WHAT TO PRODUCE: Copy out all of the material below without the pictures. Multiply by 1.35 only the coordinates that give the point's position in the corresponding view, and round each to a whole number, with halves rounded up.

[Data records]
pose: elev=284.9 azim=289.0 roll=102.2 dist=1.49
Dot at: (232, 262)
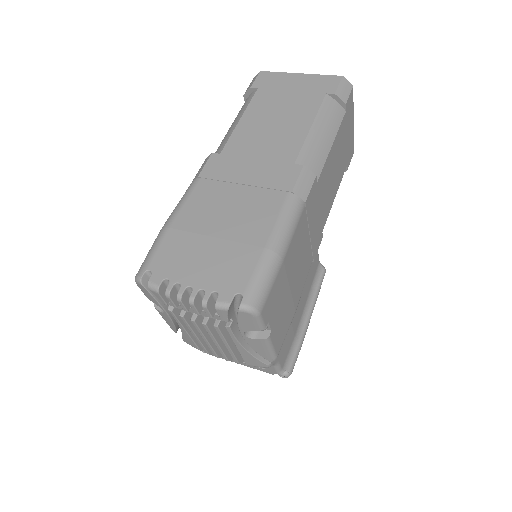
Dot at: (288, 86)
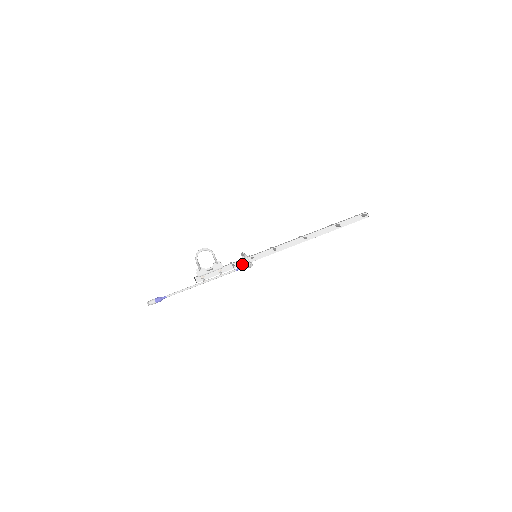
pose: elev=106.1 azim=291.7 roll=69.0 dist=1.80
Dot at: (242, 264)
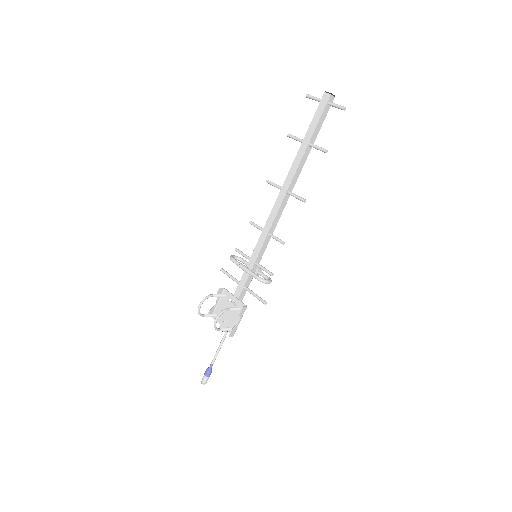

TASK ANSWER:
pose: elev=284.9 azim=289.0 roll=102.2 dist=1.49
Dot at: (232, 262)
Dot at: (389, 116)
pose: elev=106.1 azim=291.7 roll=69.0 dist=1.80
Dot at: (242, 264)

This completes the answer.